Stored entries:
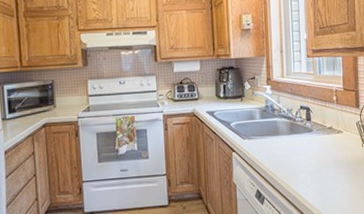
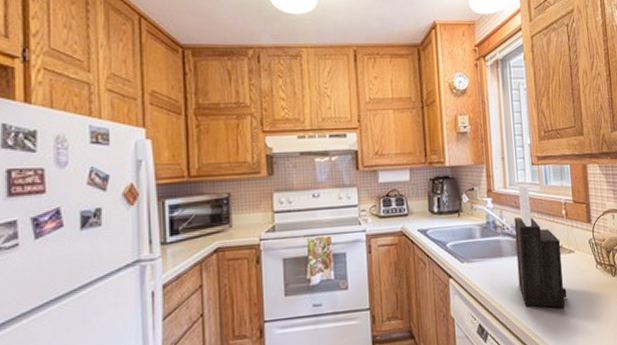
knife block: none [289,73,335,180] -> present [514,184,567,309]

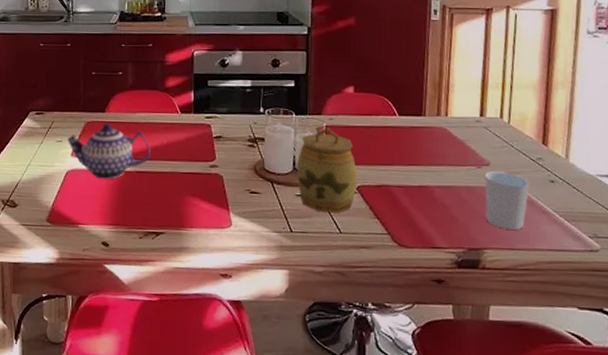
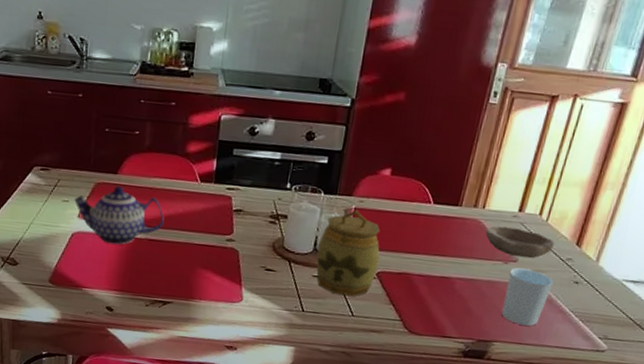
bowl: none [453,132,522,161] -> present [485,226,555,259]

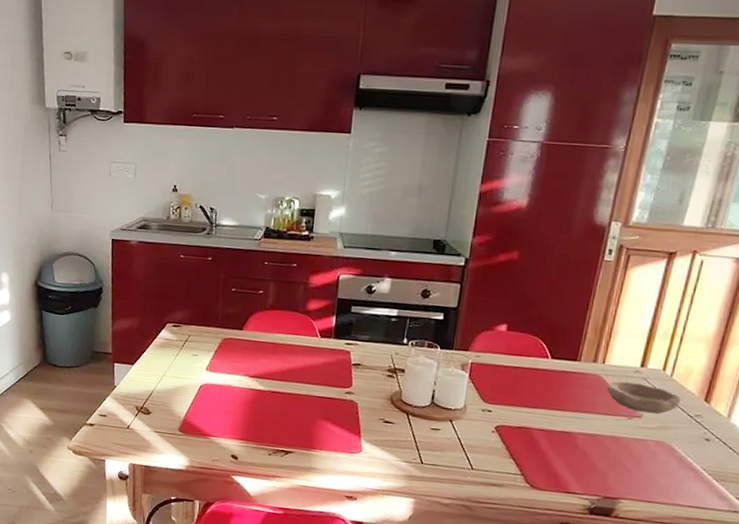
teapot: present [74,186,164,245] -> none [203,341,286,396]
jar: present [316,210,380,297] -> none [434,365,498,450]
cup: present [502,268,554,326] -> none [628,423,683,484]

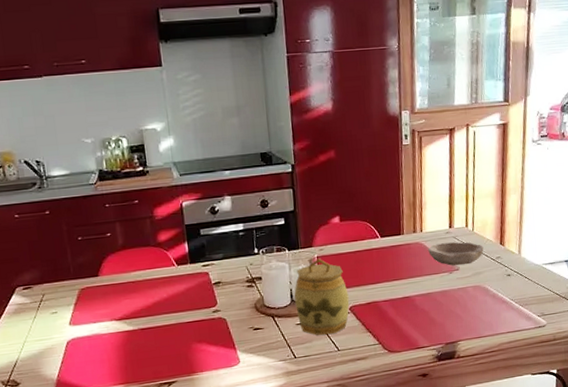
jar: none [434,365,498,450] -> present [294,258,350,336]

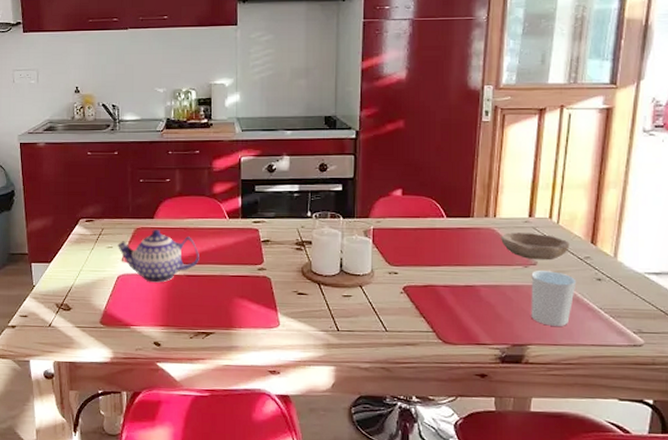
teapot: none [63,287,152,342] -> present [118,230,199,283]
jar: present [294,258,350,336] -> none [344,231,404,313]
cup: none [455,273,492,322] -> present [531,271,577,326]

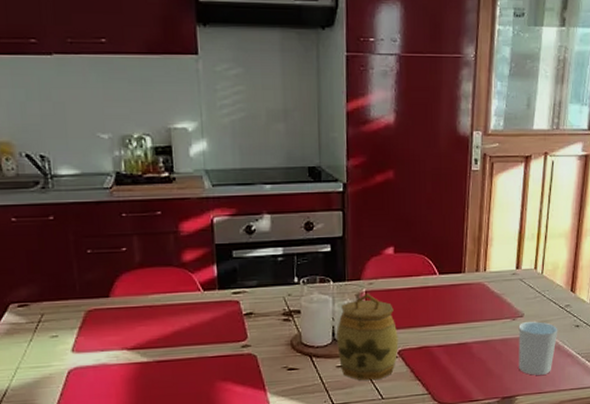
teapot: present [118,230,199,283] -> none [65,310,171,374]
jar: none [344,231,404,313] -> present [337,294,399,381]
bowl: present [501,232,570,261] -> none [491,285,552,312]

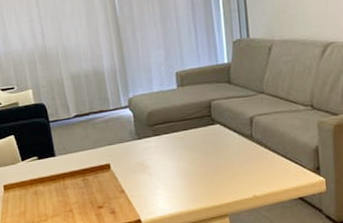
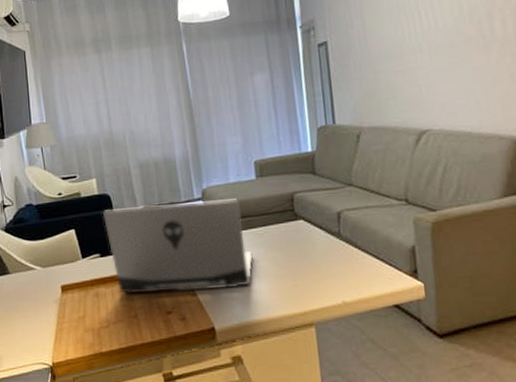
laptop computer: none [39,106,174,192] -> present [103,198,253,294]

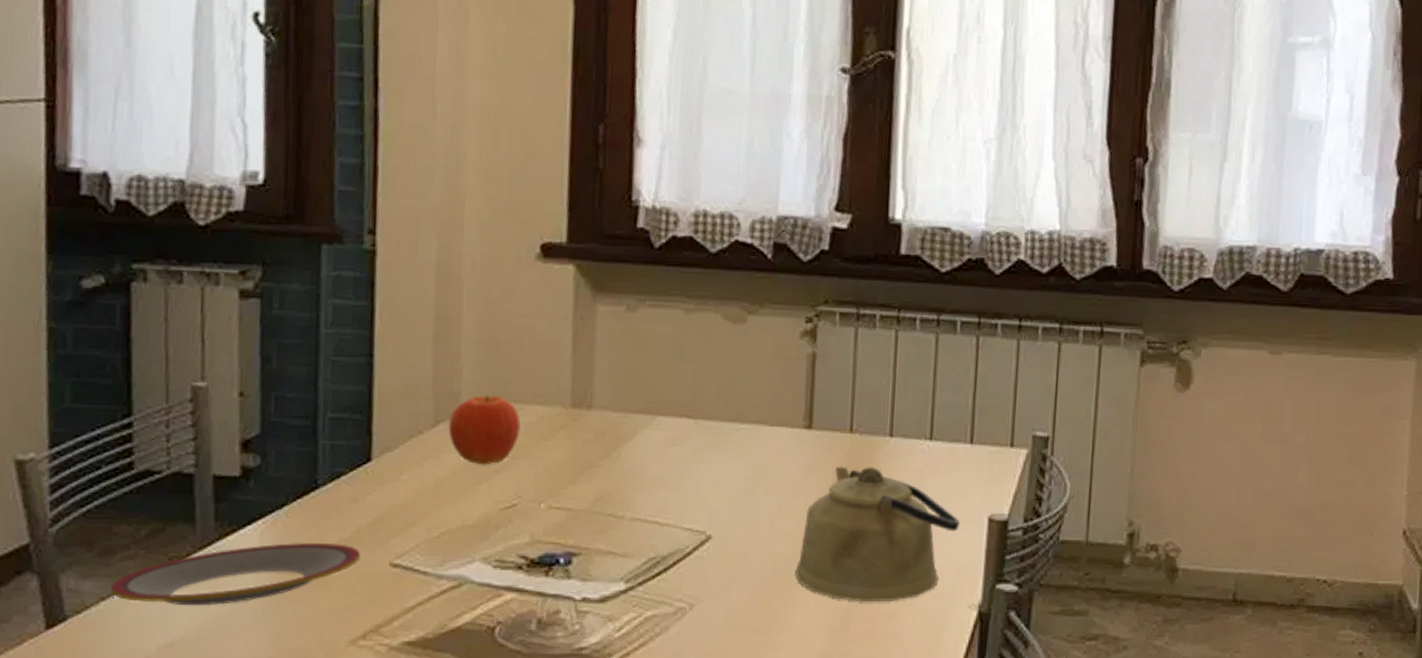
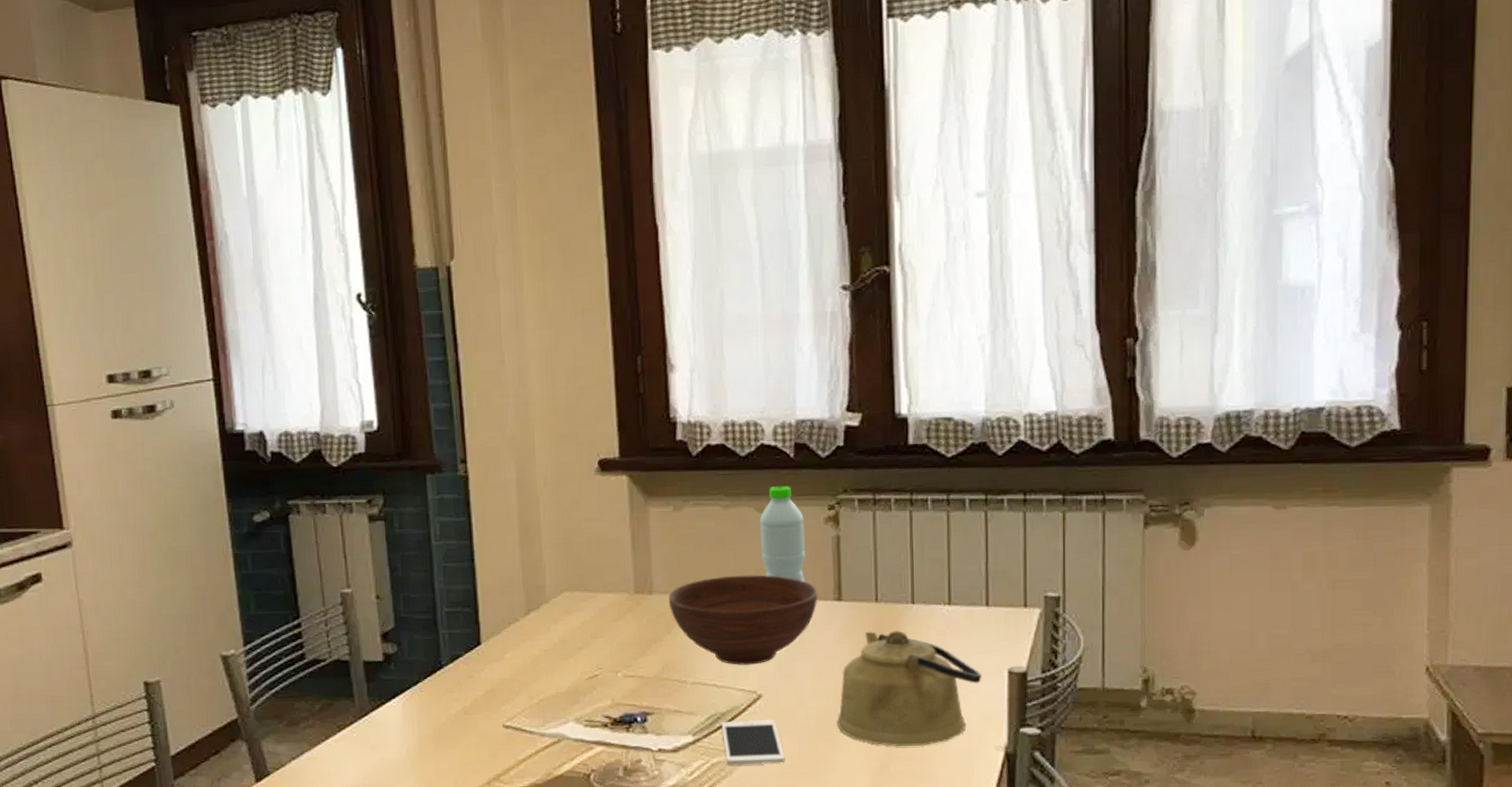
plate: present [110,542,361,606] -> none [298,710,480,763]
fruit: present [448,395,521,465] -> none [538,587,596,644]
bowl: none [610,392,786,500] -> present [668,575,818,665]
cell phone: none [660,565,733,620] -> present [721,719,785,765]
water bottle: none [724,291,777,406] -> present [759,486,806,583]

_What to do_:
Return exactly the lines from the line with "teapot: none [63,287,152,342]" through the last line of the data above, both included; pictures do not go in the answer.

_Task output_:
teapot: none [63,287,152,342] -> present [118,230,199,283]
jar: present [294,258,350,336] -> none [344,231,404,313]
cup: none [455,273,492,322] -> present [531,271,577,326]

teapot: present [118,230,199,283] -> none [65,310,171,374]
jar: none [344,231,404,313] -> present [337,294,399,381]
bowl: present [501,232,570,261] -> none [491,285,552,312]

laptop computer: none [39,106,174,192] -> present [103,198,253,294]

plate: present [110,542,361,606] -> none [298,710,480,763]
fruit: present [448,395,521,465] -> none [538,587,596,644]
bowl: none [610,392,786,500] -> present [668,575,818,665]
cell phone: none [660,565,733,620] -> present [721,719,785,765]
water bottle: none [724,291,777,406] -> present [759,486,806,583]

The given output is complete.